Saint, God love him, hooked his arm around me. “Sorry, but my fiancée and me are going to be together. We’re not separating.”
I breathed a sigh of relief when I realized that, despite our differences, he wasn’t going to let me go.
Thank God.
Over the last year that I’d known Saint, especially the last four months that I’d been home, I’d made it a priority to give him shit every time that I saw him. He’d made it a point to give it right back.
And, from what I’d learned, he didn’t give shit to anybody but me.
Which made me feel special in a way.
“What?” Brielle screeched. “You’re getting married?”
Four more yellow-suited people came into the room then, all coming up to us.
We’d been showered, changed, decontaminated to the best of their abilities, and now they were leading us to our jail cells for the next three weeks.

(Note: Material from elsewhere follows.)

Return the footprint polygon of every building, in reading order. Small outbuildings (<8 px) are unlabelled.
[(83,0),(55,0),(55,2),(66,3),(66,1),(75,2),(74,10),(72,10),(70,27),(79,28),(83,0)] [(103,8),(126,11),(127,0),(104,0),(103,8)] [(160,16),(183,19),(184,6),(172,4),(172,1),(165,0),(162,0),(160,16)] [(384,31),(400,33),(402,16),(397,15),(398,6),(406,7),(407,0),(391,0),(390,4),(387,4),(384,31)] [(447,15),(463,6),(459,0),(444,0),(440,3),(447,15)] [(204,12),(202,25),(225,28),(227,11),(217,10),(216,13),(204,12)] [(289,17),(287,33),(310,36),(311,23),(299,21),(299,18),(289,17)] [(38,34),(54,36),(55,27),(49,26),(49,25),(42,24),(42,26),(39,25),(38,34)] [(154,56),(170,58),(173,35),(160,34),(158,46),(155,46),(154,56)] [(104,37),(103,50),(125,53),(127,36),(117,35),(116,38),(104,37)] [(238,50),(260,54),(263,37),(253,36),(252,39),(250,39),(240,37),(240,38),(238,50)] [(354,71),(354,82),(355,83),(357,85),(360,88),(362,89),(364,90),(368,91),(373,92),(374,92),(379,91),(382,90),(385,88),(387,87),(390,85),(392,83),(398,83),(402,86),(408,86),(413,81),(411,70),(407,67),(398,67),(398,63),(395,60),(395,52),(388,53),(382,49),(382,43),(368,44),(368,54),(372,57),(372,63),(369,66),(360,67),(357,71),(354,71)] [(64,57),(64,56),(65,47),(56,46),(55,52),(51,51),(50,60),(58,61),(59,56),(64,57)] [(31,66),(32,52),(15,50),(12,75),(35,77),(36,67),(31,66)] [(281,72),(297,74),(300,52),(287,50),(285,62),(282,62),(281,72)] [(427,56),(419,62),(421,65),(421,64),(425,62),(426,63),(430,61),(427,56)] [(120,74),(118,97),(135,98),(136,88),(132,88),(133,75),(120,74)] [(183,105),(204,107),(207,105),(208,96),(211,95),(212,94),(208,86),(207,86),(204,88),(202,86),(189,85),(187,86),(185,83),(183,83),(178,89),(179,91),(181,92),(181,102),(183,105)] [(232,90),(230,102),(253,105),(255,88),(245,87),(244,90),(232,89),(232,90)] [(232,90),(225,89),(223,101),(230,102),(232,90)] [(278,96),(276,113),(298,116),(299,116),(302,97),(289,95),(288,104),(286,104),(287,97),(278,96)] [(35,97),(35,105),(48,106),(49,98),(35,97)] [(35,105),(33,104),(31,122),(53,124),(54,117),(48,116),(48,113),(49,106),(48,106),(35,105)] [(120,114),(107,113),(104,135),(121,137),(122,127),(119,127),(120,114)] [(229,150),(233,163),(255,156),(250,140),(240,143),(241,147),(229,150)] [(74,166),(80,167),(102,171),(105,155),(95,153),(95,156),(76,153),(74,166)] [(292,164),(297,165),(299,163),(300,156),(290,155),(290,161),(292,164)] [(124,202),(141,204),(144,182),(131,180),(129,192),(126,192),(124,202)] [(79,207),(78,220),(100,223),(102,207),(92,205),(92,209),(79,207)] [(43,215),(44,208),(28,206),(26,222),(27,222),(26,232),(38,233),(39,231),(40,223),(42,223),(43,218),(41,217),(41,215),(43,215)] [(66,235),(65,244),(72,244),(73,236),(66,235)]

Without another word, we followed the silent man that led us to the top suite at the very end of the hallway.
He opened the door with a code, then gestured for us to go inside.
“After you,” he said.
We went inside, and without another word, the door slammed shut behind us.
We both turned to look at the closed door, then back at each other.
“Holy fuck,” he said, shaking his head.